Peristiwa Pasuruan, selayaknya menjadi pegangan bersama, pemerintah, wakil rakyat, dan civil society bahwa kemanusiaan kita dan nasib bangsa berada di ujung tanduk. Adalah tugas para pejabat negara, ulama, pendeta, bhiksu, dan tokoh masyarakat untuk melindungi dan memakmurkan kehidupan kaum perempuan? Begitupun dengan para wakil rakyat yang telah memberikan mandat kepada Presiden SBY untuk menaikkan BBM sebanyak 3 kali, saatnya memulihkan hati nurani dan komitmen kepada kaum perempuan.  
Bangsa Indonesia adalah bangsa beragama, berbudaya, bermartabat dan beradab, kemerdekaan yang kita peroleh bukan berdasarkan hadiah.
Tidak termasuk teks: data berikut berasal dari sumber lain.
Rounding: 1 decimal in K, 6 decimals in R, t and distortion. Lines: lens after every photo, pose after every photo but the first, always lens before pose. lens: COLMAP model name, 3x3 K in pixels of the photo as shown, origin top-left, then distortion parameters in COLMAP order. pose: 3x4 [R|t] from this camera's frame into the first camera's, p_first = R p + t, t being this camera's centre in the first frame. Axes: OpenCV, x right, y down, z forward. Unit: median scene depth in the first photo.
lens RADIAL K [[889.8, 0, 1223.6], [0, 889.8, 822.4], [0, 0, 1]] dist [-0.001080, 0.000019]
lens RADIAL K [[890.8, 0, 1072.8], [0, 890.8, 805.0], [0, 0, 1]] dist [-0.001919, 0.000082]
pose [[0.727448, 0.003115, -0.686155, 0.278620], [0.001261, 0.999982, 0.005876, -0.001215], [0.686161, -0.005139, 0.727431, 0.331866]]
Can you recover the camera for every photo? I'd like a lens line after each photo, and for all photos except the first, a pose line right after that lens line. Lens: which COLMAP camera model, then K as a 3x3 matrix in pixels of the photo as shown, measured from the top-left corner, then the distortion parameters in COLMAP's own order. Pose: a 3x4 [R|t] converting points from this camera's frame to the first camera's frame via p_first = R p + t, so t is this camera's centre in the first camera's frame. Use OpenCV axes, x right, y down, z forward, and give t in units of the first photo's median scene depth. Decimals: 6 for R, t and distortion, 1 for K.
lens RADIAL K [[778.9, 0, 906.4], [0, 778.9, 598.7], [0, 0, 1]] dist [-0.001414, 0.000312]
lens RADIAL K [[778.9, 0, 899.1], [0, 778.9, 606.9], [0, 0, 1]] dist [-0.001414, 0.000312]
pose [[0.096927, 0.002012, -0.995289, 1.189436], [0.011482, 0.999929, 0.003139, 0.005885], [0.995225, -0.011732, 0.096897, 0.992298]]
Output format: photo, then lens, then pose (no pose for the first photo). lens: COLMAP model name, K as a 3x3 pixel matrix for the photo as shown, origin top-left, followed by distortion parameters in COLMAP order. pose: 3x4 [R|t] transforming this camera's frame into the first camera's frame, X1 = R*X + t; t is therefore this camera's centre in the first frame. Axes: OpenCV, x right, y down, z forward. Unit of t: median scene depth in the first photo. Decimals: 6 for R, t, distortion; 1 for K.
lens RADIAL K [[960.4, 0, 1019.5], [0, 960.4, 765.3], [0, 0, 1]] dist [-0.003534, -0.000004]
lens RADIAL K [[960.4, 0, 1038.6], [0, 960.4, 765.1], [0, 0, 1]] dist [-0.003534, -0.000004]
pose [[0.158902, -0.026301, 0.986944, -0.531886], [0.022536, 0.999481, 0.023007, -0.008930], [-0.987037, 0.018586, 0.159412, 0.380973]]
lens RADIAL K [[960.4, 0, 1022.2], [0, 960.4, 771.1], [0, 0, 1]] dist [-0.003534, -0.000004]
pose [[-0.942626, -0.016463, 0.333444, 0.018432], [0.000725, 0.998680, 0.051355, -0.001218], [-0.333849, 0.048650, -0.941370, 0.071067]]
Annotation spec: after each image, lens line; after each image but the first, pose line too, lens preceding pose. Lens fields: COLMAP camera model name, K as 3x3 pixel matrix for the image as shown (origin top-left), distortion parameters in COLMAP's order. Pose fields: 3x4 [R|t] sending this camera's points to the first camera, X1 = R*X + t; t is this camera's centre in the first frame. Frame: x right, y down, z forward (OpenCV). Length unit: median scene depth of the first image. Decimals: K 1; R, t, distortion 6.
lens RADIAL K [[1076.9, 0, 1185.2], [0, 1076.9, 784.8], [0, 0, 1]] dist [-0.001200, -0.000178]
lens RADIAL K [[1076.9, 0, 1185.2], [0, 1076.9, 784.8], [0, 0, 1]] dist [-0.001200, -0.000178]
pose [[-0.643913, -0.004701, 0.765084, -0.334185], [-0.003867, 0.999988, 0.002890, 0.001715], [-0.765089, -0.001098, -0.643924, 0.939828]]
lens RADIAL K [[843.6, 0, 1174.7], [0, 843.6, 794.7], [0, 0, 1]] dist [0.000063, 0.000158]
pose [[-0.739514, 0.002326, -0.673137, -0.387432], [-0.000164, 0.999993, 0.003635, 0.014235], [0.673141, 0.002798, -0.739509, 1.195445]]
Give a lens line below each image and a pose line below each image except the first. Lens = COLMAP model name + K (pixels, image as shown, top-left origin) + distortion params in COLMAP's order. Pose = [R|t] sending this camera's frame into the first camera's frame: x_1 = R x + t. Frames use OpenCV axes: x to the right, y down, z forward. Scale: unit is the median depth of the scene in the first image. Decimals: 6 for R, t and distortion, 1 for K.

Kesepakatan Indonesia Timur bergabung dengan daerah-daerah lain menjadi Indonesia sekarang ini adalah kesepakatan yang tidak bisa dianulir dan direduksi, karena dibungkus oleh Pembukaan UUD 45 yang di dalamnya mengalir Pancasila sebagai fundamen berbangsa dan bernegara. Keragaman kultur, nilai, dan cara pandang hidup sebagai personal dan anggota masyarakat telah diakui secara historis dan ideologis. Dengan demikian, proses lanjutan dari bangsa ini tidak pantas disela dan dihadang dengan peraturan yang bertolakbelakang dari spirit kebhinekaan Indonesia. Pertanyaannya adalah moral bangsa atau penegakkan hukumlah yang harus dibenahi ? Dalih menjaga moral, tidak dengan menjadikan cara pandang/nilai, adat istiadat, dan tubuh perempuan sebagai ancaman. Bukankah kita sudah mempunyai UU Perlindungan Anak, KDRT, dan KUHP?